- [DIRECTIONS FOR THIS TASK] Copy the records below in full, keeping each word as it is but omitting the pictures.
----
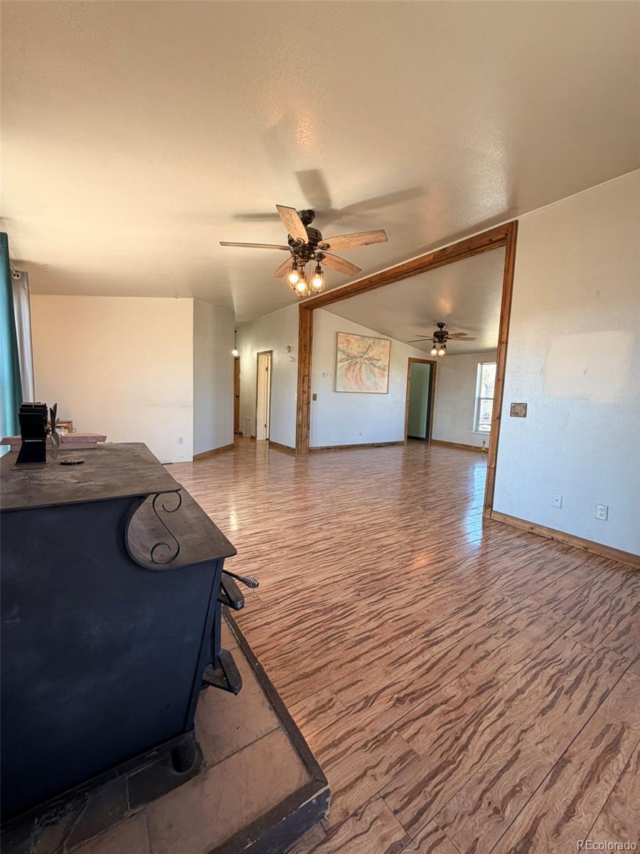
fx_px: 345
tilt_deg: -5.7
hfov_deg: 85.7
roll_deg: -1.8
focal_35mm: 14
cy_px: 427
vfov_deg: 102.1
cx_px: 320
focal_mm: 2.22
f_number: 2.2
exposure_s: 1/121
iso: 125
----
- [TASK ANSWER]
fx_px: 345
tilt_deg: -5.7
hfov_deg: 85.7
roll_deg: -1.8
focal_35mm: 14
cy_px: 427
vfov_deg: 102.1
cx_px: 320
focal_mm: 2.22
f_number: 2.2
exposure_s: 1/121
iso: 125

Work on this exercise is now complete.